[Data extracts]
━━━━━━━━

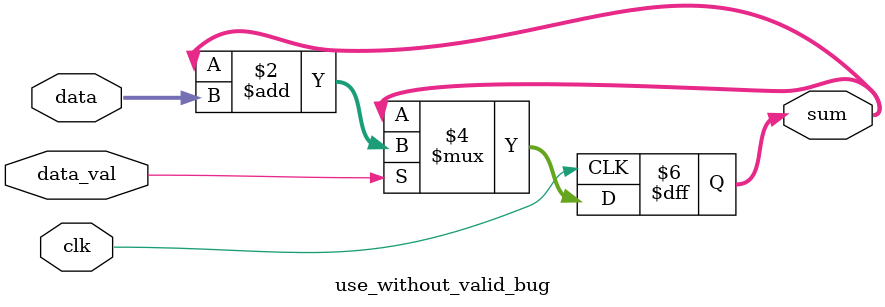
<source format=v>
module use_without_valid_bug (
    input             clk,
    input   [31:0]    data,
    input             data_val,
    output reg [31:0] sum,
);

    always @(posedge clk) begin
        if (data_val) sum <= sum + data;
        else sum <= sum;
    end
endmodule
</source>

━━━━━━━━

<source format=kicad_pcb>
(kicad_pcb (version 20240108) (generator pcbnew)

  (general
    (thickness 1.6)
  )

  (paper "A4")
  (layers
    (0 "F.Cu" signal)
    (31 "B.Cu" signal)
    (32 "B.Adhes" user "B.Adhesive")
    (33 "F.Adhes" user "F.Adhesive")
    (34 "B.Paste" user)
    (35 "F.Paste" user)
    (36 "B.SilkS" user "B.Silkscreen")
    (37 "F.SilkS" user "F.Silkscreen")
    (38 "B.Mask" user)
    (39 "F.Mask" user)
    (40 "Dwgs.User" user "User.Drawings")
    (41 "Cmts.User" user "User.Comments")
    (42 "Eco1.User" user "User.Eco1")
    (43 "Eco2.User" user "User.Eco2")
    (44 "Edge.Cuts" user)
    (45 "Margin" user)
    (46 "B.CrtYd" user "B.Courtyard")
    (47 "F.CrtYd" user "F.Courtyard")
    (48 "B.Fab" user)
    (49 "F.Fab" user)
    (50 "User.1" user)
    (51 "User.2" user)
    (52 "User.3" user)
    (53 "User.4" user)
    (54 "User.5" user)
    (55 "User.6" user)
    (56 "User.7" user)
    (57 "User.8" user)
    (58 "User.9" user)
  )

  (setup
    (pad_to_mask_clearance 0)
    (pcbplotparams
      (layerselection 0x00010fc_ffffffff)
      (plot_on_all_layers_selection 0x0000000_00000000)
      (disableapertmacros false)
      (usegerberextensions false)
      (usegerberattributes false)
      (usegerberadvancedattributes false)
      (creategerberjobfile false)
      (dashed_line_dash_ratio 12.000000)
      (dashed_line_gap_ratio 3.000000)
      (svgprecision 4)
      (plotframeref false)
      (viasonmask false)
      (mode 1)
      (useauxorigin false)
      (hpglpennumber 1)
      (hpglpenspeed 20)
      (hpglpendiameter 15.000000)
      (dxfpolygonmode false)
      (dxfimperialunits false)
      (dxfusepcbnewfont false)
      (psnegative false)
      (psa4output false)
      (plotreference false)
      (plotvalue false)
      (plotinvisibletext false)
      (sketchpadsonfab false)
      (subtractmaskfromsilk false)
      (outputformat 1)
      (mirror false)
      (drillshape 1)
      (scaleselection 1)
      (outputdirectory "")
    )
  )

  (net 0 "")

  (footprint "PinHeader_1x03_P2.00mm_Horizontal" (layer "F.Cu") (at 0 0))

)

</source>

━━━━━━━━

[Task item] If a line of the listing above contains "Silkscreen", pick it out and copy it.

[Task response]
    (36 "B.SilkS" user "B.Silkscreen")
    (37 "F.SilkS" user "F.Silkscreen")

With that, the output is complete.